In full and without alteration, write out the data below.

Named joint coordinates
★ ★ ★ ★ ★ ★ ★

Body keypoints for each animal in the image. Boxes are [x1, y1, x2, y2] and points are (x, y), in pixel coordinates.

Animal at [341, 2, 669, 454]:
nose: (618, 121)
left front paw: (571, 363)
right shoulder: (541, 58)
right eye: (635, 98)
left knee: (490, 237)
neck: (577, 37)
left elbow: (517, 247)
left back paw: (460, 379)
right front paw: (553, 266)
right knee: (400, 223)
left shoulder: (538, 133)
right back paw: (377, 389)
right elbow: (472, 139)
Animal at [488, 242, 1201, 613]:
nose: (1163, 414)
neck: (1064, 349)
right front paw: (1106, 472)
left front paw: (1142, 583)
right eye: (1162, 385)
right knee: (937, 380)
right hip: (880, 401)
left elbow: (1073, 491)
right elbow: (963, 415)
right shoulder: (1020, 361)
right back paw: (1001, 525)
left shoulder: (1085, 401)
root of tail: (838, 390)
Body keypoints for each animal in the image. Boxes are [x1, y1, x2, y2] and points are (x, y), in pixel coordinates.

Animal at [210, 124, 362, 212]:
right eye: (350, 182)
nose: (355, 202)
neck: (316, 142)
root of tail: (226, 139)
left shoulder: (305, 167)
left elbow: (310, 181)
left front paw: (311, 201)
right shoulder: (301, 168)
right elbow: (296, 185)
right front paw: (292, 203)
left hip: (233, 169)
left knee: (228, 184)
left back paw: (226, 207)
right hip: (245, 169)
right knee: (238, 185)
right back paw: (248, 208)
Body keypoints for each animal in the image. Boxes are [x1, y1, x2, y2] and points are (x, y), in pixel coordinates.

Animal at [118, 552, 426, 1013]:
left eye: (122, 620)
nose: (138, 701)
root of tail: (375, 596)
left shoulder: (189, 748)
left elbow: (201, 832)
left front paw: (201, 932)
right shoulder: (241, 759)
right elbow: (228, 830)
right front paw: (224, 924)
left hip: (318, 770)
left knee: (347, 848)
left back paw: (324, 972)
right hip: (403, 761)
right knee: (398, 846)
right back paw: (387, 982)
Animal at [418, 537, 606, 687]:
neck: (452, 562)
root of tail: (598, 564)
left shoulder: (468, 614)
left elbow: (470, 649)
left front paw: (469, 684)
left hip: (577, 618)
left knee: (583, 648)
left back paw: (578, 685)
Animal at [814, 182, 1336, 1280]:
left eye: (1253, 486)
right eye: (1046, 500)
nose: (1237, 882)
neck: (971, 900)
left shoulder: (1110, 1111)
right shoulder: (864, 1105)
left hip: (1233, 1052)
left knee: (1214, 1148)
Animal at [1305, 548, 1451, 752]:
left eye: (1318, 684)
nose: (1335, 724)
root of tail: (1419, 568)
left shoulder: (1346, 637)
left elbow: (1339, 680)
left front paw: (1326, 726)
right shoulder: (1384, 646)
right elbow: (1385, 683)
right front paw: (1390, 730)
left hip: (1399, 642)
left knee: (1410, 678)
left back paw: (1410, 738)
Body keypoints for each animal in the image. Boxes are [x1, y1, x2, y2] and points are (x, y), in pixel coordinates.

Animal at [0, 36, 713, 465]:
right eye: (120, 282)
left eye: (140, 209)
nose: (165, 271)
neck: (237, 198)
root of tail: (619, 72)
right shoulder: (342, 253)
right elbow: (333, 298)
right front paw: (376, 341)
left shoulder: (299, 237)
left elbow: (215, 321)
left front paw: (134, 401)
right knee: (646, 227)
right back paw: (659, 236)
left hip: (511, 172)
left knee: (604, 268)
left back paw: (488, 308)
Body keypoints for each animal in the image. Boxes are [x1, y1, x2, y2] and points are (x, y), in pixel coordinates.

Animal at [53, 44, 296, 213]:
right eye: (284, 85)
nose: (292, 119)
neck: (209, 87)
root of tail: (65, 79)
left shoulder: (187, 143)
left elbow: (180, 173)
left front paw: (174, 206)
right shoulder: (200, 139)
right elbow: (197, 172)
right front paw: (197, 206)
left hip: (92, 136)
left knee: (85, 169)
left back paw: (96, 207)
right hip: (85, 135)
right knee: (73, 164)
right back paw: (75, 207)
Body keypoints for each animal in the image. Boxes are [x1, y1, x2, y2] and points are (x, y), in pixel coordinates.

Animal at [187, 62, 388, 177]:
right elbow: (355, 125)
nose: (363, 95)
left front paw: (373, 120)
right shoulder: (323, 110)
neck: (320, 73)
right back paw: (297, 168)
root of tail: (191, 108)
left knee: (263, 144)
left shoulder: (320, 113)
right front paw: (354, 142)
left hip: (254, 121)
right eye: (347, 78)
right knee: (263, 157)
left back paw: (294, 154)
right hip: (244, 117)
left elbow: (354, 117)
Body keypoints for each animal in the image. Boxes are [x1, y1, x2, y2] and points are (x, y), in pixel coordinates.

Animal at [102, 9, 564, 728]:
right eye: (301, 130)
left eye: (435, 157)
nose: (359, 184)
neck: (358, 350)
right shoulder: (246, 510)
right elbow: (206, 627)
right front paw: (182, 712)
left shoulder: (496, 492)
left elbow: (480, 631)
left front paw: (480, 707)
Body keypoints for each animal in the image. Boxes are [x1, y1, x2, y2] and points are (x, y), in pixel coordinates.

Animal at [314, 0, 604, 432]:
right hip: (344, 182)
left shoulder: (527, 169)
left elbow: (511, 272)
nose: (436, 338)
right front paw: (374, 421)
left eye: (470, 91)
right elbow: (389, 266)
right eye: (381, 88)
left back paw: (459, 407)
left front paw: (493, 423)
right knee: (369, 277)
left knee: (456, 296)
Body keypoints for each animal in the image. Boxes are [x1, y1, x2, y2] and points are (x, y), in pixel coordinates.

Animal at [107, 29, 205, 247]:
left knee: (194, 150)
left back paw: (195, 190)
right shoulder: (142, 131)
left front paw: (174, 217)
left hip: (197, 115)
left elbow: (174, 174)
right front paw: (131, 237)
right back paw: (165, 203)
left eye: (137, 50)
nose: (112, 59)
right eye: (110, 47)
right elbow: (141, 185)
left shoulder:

★ ★ ★ ★ ★ ★ ★

• RESPONSE AREA
Body keypoints for each animal in the image. Boxes are [x1, y1, x2, y2] and points are (x, y), in pixel coordinates.

Animal at [341, 2, 669, 454]:
nose: (618, 121)
left front paw: (571, 363)
right shoulder: (541, 58)
right eye: (635, 98)
left knee: (490, 237)
neck: (577, 37)
left elbow: (517, 247)
left back paw: (460, 379)
right front paw: (553, 266)
right knee: (400, 223)
left shoulder: (538, 133)
right back paw: (377, 389)
right elbow: (472, 139)
Animal at [488, 242, 1201, 613]:
nose: (1163, 414)
neck: (1064, 349)
right front paw: (1106, 472)
left front paw: (1142, 583)
right eye: (1162, 385)
right knee: (937, 380)
right hip: (880, 401)
left elbow: (1073, 491)
right elbow: (963, 415)
right shoulder: (1020, 361)
right back paw: (1001, 525)
left shoulder: (1085, 401)
root of tail: (838, 390)
Body keypoints for each animal in the image. Boxes are [x1, y1, x2, y2] and points are (x, y), in pixel coordinates.

Animal at [210, 124, 362, 212]:
right eye: (350, 182)
nose: (355, 202)
neck: (316, 142)
root of tail: (226, 139)
left shoulder: (305, 167)
left elbow: (310, 181)
left front paw: (311, 201)
right shoulder: (301, 168)
right elbow: (296, 185)
right front paw: (292, 203)
left hip: (233, 169)
left knee: (228, 184)
left back paw: (226, 207)
right hip: (245, 169)
right knee: (238, 185)
right back paw: (248, 208)
Body keypoints for each animal in the image. Boxes are [x1, y1, x2, y2] and points are (x, y), in pixel coordinates.

Animal at [118, 552, 426, 1013]:
left eye: (122, 620)
nose: (138, 701)
root of tail: (375, 596)
left shoulder: (189, 748)
left elbow: (201, 832)
left front paw: (201, 932)
right shoulder: (241, 759)
right elbow: (228, 830)
right front paw: (224, 924)
left hip: (318, 770)
left knee: (347, 848)
left back paw: (324, 972)
right hip: (403, 761)
right knee: (398, 846)
right back paw: (387, 982)
Animal at [418, 537, 606, 687]:
neck: (452, 562)
root of tail: (598, 564)
left shoulder: (468, 614)
left elbow: (470, 649)
left front paw: (469, 684)
left hip: (577, 618)
left knee: (583, 648)
left back paw: (578, 685)
Animal at [814, 182, 1336, 1280]:
left eye: (1253, 486)
right eye: (1046, 500)
nose: (1237, 882)
neck: (971, 900)
left shoulder: (1110, 1111)
right shoulder: (864, 1105)
left hip: (1233, 1052)
left knee: (1214, 1148)
Animal at [1305, 548, 1451, 752]:
left eye: (1318, 684)
nose: (1335, 724)
root of tail: (1419, 568)
left shoulder: (1346, 637)
left elbow: (1339, 680)
left front paw: (1326, 726)
right shoulder: (1384, 646)
right elbow: (1385, 683)
right front paw: (1390, 730)
left hip: (1399, 642)
left knee: (1410, 678)
left back paw: (1410, 738)
Body keypoints for each animal in the image. Boxes are [x1, y1, x2, y2] and points are (x, y), in pixel coordinates.

Animal at [0, 36, 713, 465]:
right eye: (120, 282)
left eye: (140, 209)
nose: (165, 271)
neck: (237, 198)
root of tail: (619, 72)
right shoulder: (342, 253)
right elbow: (333, 298)
right front paw: (376, 341)
left shoulder: (299, 237)
left elbow: (215, 321)
left front paw: (134, 401)
right knee: (646, 227)
right back paw: (659, 236)
left hip: (511, 172)
left knee: (604, 268)
left back paw: (488, 308)
Body keypoints for each animal in the image. Boxes are [x1, y1, x2, y2] and points are (x, y), in pixel coordinates.

Animal at [53, 44, 296, 213]:
right eye: (284, 85)
nose: (292, 119)
neck: (209, 87)
root of tail: (65, 79)
left shoulder: (187, 143)
left elbow: (180, 173)
left front paw: (174, 206)
right shoulder: (200, 139)
right elbow: (197, 172)
right front paw: (197, 206)
left hip: (92, 136)
left knee: (85, 169)
left back paw: (96, 207)
right hip: (85, 135)
right knee: (73, 164)
right back paw: (75, 207)
Body keypoints for each animal in the image. Boxes are [x1, y1, x2, y2] and points are (x, y), in pixel coordinates.

Animal at [187, 62, 388, 177]:
right elbow: (355, 125)
nose: (363, 95)
left front paw: (373, 120)
right shoulder: (323, 110)
neck: (320, 73)
right back paw: (297, 168)
root of tail: (191, 108)
left knee: (263, 144)
left shoulder: (320, 113)
right front paw: (354, 142)
left hip: (254, 121)
right eye: (347, 78)
right knee: (263, 157)
left back paw: (294, 154)
right hip: (244, 117)
left elbow: (354, 117)
Body keypoints for each animal in the image. Boxes are [x1, y1, x2, y2] and points are (x, y), in pixel coordinates.

Animal at [102, 9, 564, 728]:
right eye: (301, 130)
left eye: (435, 157)
nose: (359, 184)
neck: (358, 350)
right shoulder: (246, 510)
right elbow: (206, 627)
right front paw: (182, 712)
left shoulder: (496, 492)
left elbow: (480, 631)
left front paw: (480, 707)
Body keypoints for each animal in the image. Boxes are [x1, y1, x2, y2] and points are (x, y), in pixel coordinates.

Animal at [314, 0, 604, 432]:
right hip: (344, 182)
left shoulder: (527, 169)
left elbow: (511, 272)
nose: (436, 338)
right front paw: (374, 421)
left eye: (470, 91)
right elbow: (389, 266)
right eye: (381, 88)
left back paw: (459, 407)
left front paw: (493, 423)
right knee: (369, 277)
left knee: (456, 296)
Body keypoints for each animal in the image. Boxes are [x1, y1, x2, y2] and points are (x, y), in pixel coordinates.

Animal at [107, 29, 205, 247]:
left knee: (194, 150)
left back paw: (195, 190)
right shoulder: (142, 131)
left front paw: (174, 217)
left hip: (197, 115)
left elbow: (174, 174)
right front paw: (131, 237)
right back paw: (165, 203)
left eye: (137, 50)
nose: (112, 59)
right eye: (110, 47)
right elbow: (141, 185)
left shoulder:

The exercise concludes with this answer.